意識が遠のく感覚。けれど、その両脚はまだ踏ん張っている。身体の奥底に染みついた“絶対に倒れない”という意地だけが、崩れ落ちるのを辛うじて支えていた。
響子の視界の端で、阿久津の巨体がゆっくりと膝を突く。さっきまで見下ろしてきた男が、今、自分よりも低い位置にいる。

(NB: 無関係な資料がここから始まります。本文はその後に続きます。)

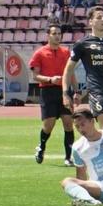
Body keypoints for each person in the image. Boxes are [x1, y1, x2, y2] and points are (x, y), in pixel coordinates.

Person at [29, 25, 76, 166]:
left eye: (59, 33)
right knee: (48, 125)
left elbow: (71, 72)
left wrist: (77, 91)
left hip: (64, 90)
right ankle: (41, 147)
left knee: (68, 123)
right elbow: (35, 76)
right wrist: (50, 79)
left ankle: (68, 157)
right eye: (54, 33)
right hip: (48, 91)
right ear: (48, 36)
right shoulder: (40, 53)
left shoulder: (66, 52)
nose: (57, 36)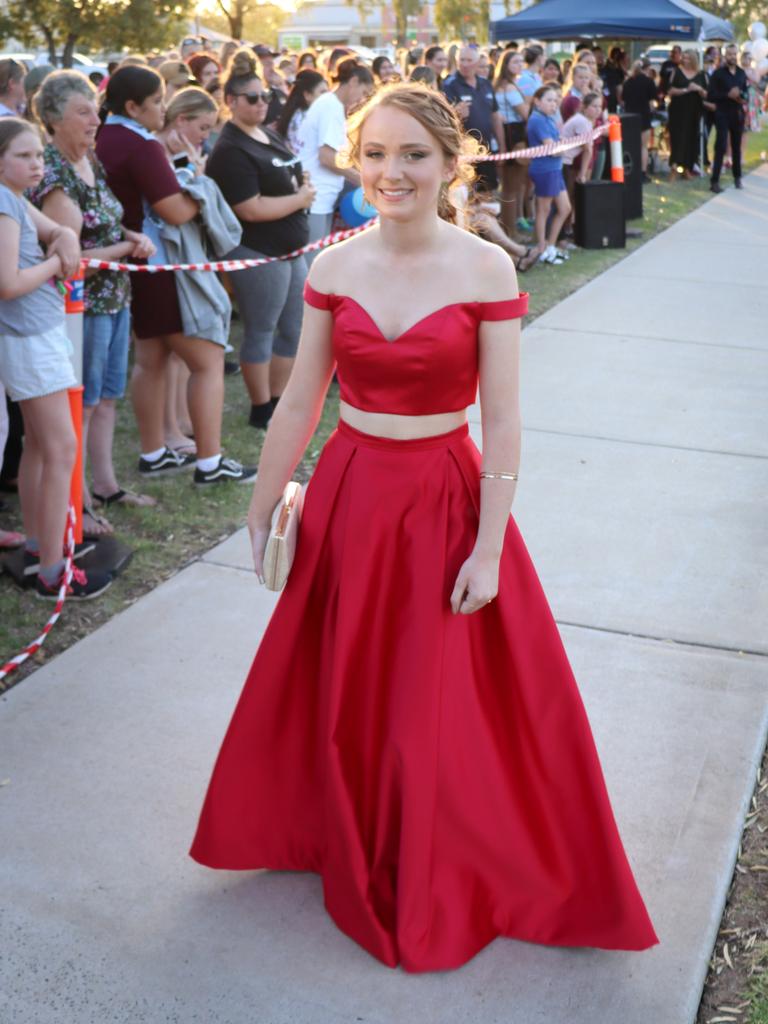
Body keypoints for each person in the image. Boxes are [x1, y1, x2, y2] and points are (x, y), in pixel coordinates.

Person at [188, 81, 659, 972]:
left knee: (434, 695)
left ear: (450, 165)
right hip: (352, 493)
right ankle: (346, 824)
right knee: (347, 678)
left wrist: (488, 544)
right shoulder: (334, 266)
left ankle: (437, 845)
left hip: (444, 497)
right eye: (375, 153)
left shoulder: (487, 267)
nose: (391, 172)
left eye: (412, 156)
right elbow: (299, 402)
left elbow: (506, 422)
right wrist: (262, 507)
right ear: (355, 161)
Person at [96, 65, 256, 485]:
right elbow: (177, 209)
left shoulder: (103, 137)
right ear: (133, 106)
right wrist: (193, 179)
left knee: (151, 360)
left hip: (132, 264)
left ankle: (153, 452)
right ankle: (209, 461)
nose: (162, 110)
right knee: (206, 360)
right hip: (162, 264)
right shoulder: (141, 144)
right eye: (156, 102)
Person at [29, 70, 157, 536]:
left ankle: (105, 485)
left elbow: (104, 220)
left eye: (94, 108)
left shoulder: (91, 161)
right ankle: (77, 500)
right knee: (82, 404)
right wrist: (127, 249)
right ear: (53, 119)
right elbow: (71, 257)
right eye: (82, 111)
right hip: (79, 310)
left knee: (106, 399)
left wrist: (129, 235)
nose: (94, 119)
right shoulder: (56, 173)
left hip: (114, 298)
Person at [0, 117, 112, 599]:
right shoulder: (4, 208)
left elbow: (61, 229)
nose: (35, 165)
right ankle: (51, 570)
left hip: (36, 336)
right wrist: (54, 263)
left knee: (41, 448)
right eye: (23, 156)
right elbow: (7, 285)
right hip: (28, 338)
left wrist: (64, 239)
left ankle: (36, 544)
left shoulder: (16, 201)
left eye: (39, 157)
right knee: (61, 447)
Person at [207, 50, 314, 430]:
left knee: (294, 327)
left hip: (290, 248)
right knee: (262, 328)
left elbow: (285, 170)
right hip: (258, 251)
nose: (262, 103)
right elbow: (249, 208)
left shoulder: (265, 133)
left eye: (265, 95)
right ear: (231, 102)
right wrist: (299, 199)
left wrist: (299, 187)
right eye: (252, 98)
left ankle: (279, 399)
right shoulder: (230, 148)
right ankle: (261, 407)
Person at [298, 57, 374, 259]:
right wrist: (362, 180)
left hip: (321, 195)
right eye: (364, 93)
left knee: (318, 258)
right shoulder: (331, 106)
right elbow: (327, 157)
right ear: (354, 81)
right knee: (312, 262)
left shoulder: (332, 106)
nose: (363, 99)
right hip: (316, 196)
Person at [443, 47, 505, 193]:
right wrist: (456, 114)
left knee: (490, 194)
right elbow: (443, 120)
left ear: (477, 63)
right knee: (467, 198)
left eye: (469, 60)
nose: (464, 64)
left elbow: (495, 117)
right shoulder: (450, 85)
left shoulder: (486, 84)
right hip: (464, 154)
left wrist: (502, 147)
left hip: (487, 151)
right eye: (461, 60)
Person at [527, 84, 570, 266]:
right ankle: (542, 248)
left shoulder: (548, 119)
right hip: (545, 169)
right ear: (537, 102)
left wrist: (561, 145)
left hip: (555, 169)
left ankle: (550, 246)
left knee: (565, 208)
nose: (554, 104)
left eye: (555, 100)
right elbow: (553, 149)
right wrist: (564, 146)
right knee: (543, 210)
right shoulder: (537, 120)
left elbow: (556, 144)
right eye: (549, 100)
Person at [493, 49, 528, 237]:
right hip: (513, 140)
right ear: (506, 65)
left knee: (508, 188)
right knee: (511, 189)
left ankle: (510, 230)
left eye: (521, 61)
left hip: (505, 139)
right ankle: (511, 232)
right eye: (515, 62)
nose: (520, 65)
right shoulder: (510, 88)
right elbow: (525, 114)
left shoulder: (498, 86)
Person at [560, 91, 603, 237]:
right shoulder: (582, 122)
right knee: (567, 198)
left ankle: (568, 228)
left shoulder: (584, 121)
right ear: (584, 107)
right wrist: (582, 174)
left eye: (600, 106)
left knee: (570, 197)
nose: (598, 110)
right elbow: (588, 150)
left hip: (566, 161)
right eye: (594, 106)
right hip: (562, 162)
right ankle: (565, 231)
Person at [708, 44, 748, 193]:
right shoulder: (718, 74)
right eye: (729, 54)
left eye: (734, 54)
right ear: (725, 56)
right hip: (722, 113)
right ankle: (714, 181)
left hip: (737, 113)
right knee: (721, 145)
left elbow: (745, 93)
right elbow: (710, 95)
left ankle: (737, 177)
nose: (732, 57)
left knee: (736, 147)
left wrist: (741, 98)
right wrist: (727, 95)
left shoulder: (741, 73)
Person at [667, 49, 707, 179]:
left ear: (694, 59)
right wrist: (686, 90)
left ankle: (687, 167)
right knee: (677, 138)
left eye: (688, 58)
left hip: (694, 111)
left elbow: (706, 94)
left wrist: (699, 89)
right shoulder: (676, 72)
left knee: (691, 138)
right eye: (683, 57)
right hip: (678, 111)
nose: (685, 60)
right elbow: (671, 91)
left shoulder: (700, 75)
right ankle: (674, 166)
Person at [275, 68, 328, 155]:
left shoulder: (298, 114)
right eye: (322, 92)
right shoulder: (304, 118)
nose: (327, 97)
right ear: (307, 95)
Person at [621, 59, 659, 180]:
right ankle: (642, 172)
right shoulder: (649, 82)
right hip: (643, 116)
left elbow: (623, 99)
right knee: (643, 146)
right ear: (647, 69)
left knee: (630, 145)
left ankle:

それでも、響子は勝ち誇るような表情は見せない。むしろ、心の中に浮かんだのは、幼い啓が泣きながらも立ち上がり続けたあの日の姿。
(啓……お姉ちゃん、逃げなかった……ぞ……)
ゆっくりと膝を突き、前のめりに倒れ込む響子。脳裏に浮かんだ言葉は、誰にも負けたくない、逃げないと誓った自分への最後の意思。
「ハグだけで済むと思うなよ……はじ……め……」
力尽きるように倒れ込む響子。
「響子さん!」
物陰から飛び出した真凛と神楽が、慌てて響子の身体を抱き起こす。ぐったりとした響子の顔は、どこか満足そうな笑みに包まれていた。